Gérer sans être pris entre l’arbre et l’écorce


Posted

in

,

Tags:

Les gestionnaires intermédiaires sont souvent pris entre les décisions du top management et les besoins opérationnels. Il est possible que plusieurs d’entre vous se retrouvent dans une posture d’attente, freinés par des décisions qui tardent à venir, des budgets bloqués ou des changements structurels qui prennent du temps. La frustration monte, un sentiment d’impuissance s’installe, une surcharge de travail s’accumule, et des émotions plus négatives prennent progressivement de la place. Cela peut se traduire par un sentiment de solitude et une démotivation face à la contradiction entre ce qui est demandé et les ressources disponibles pour y parvenir. Cela vous arrive-t-il parfois ?

Il est fréquent de voir ce sentiment de frustration grandir face à des attentes irréalistes, surtout lorsque l’on a l’impression de ne pas avoir de pouvoir décisionnel. On en vient parfois à négliger ses propres besoins dans une quête incessante de réalisation de l’impossible. Pourtant, il est possible de faire avancer les choses sans avoir tous les leviers en main. La clé réside dans une bonne compréhension de son cercle d’influence et l’adoption d’actions concrètes pour étendre sa marge de manœuvre.

Comprendre et utiliser son cercle d’influence

Le concept de cercle d’influence, développé par Stephen Covey à la fin des années 1980, visait à offrir des outils concrets pour améliorer la gestion personnelle et le leadership. Il repose sur trois catégories distinctes :

  • Ce que l’on contrôle directement (ex. : gestion de son équipe, priorisation des tâches, organisation du travail).
  • Ce sur quoi on peut influencer (ex. : décisions budgétaires, nouvelles initiatives, conditions de travail).
  • Ce sur quoi on n’a aucun contrôle (ex. : choix stratégiques de la direction, réglementations).

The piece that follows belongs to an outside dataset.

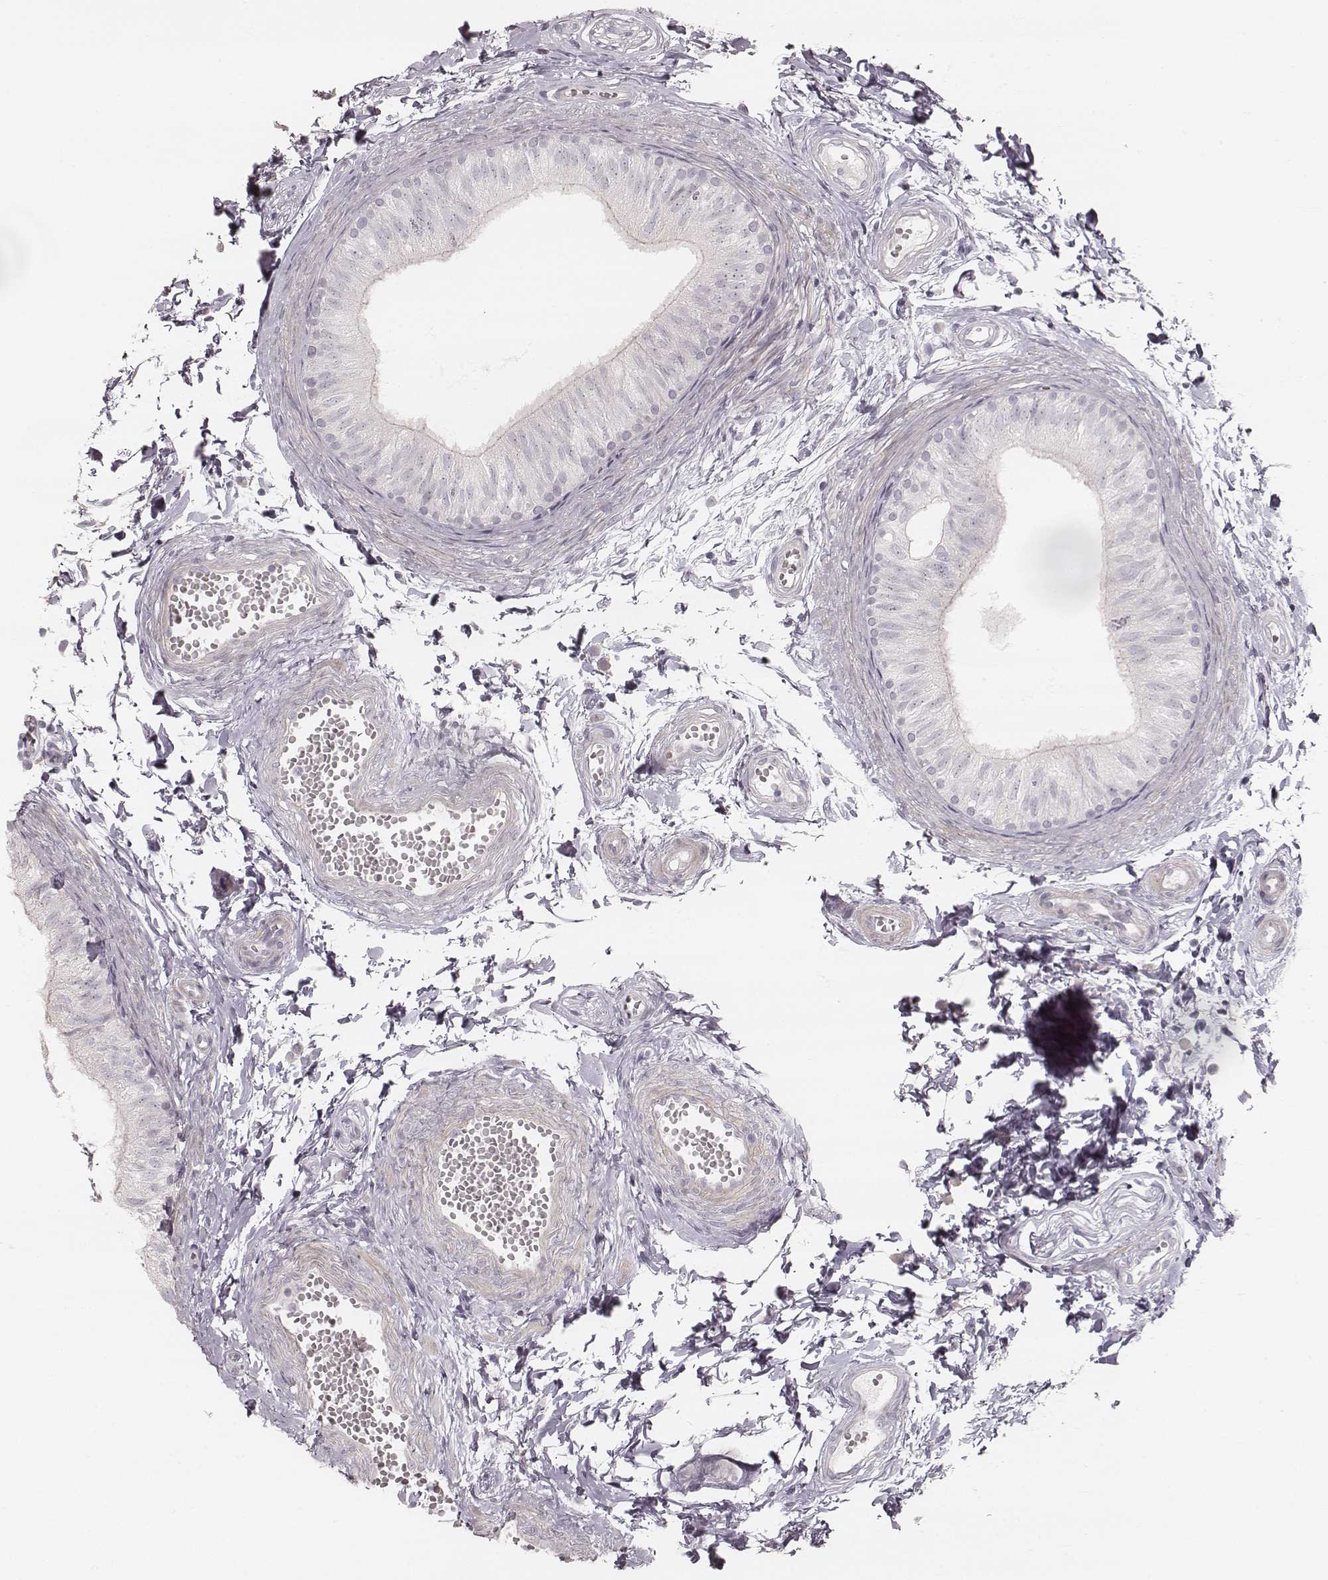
{"staining": {"intensity": "negative", "quantity": "none", "location": "none"}, "tissue": "epididymis", "cell_type": "Glandular cells", "image_type": "normal", "snomed": [{"axis": "morphology", "description": "Normal tissue, NOS"}, {"axis": "topography", "description": "Epididymis"}], "caption": "The photomicrograph exhibits no staining of glandular cells in benign epididymis.", "gene": "SPATA24", "patient": {"sex": "male", "age": 22}}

Beaucoup de gestionnaires ont tendance à se concentrer sur la dernière catégorie, ce qui les place en situation d’attente et de frustration. Pourtant, le levier d’action principal réside dans ce qui est indirectement sous leur contrôle, c’est-à-dire ce qu’ils peuvent influencer.

«Les personnes réactives se concentrent sur leur cercle de préoccupation, tandis que les personnes proactives se concentrent sur leur cercle d’influence. Elles travaillent sur les choses qu’elles peuvent changer et, par conséquent, leur cercle d’influence s’agrandit.»

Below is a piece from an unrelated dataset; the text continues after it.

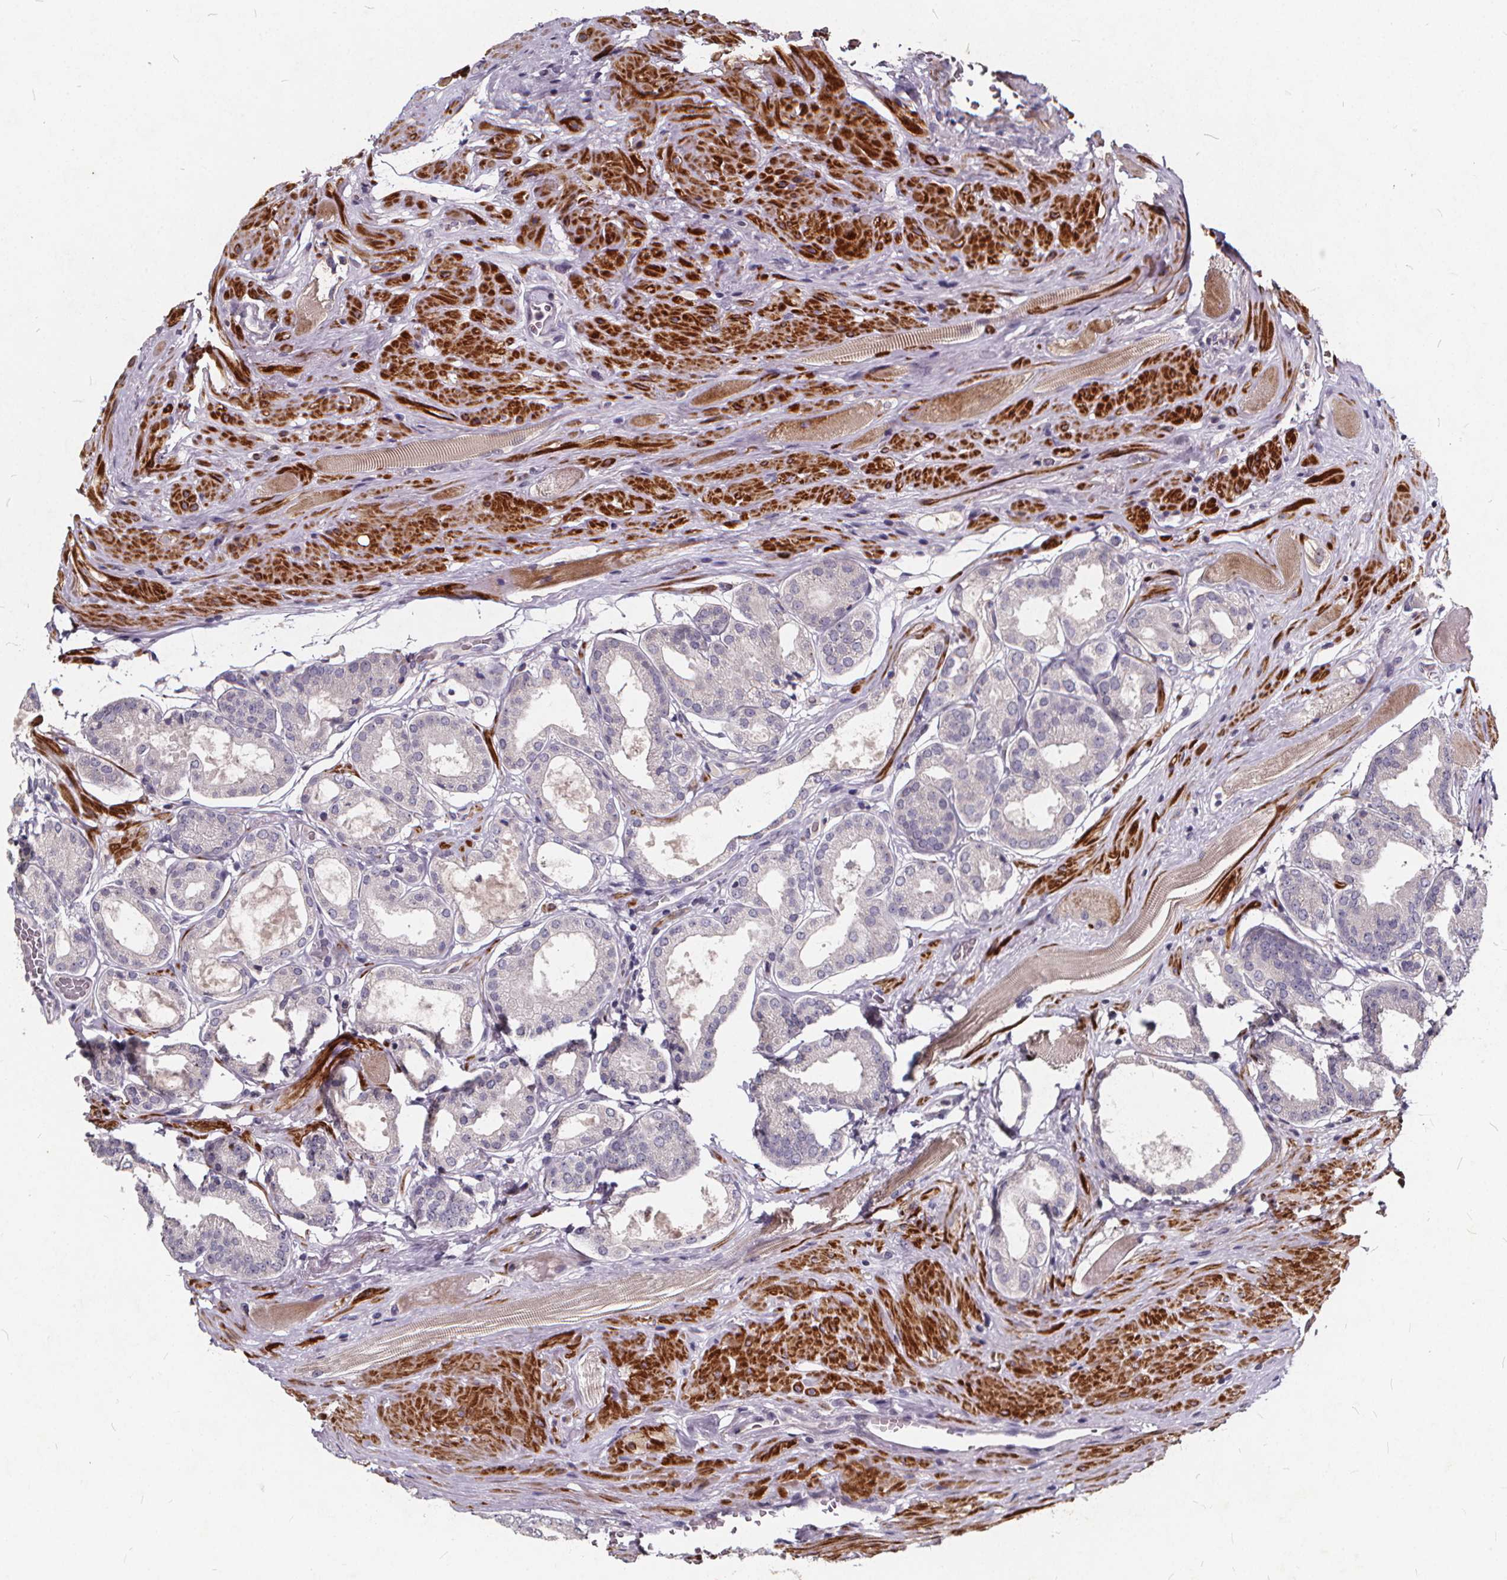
{"staining": {"intensity": "negative", "quantity": "none", "location": "none"}, "tissue": "prostate cancer", "cell_type": "Tumor cells", "image_type": "cancer", "snomed": [{"axis": "morphology", "description": "Adenocarcinoma, NOS"}, {"axis": "topography", "description": "Prostate"}], "caption": "DAB immunohistochemical staining of human prostate cancer (adenocarcinoma) exhibits no significant positivity in tumor cells.", "gene": "TSPAN14", "patient": {"sex": "male", "age": 63}}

Stephen R. Covey, Les 7 habitudes de ceux qui réalisent tout ce qu’ils entreprennent (1989)

Appliquer le cercle d’influence au quotidien

Prenons l’exemple d’Yves, gestionnaire dans une entreprise manufacturière du secteur de Trois-Rivières. Il constatait un fort taux d’absentéisme lié à la fatigue des employés sur les quarts de travail. Malgré de multiples discussions et tentatives d’accommodement, il ne pouvait pas modifier seul les horaires. Il a donc décidé d’adopter une autre approche.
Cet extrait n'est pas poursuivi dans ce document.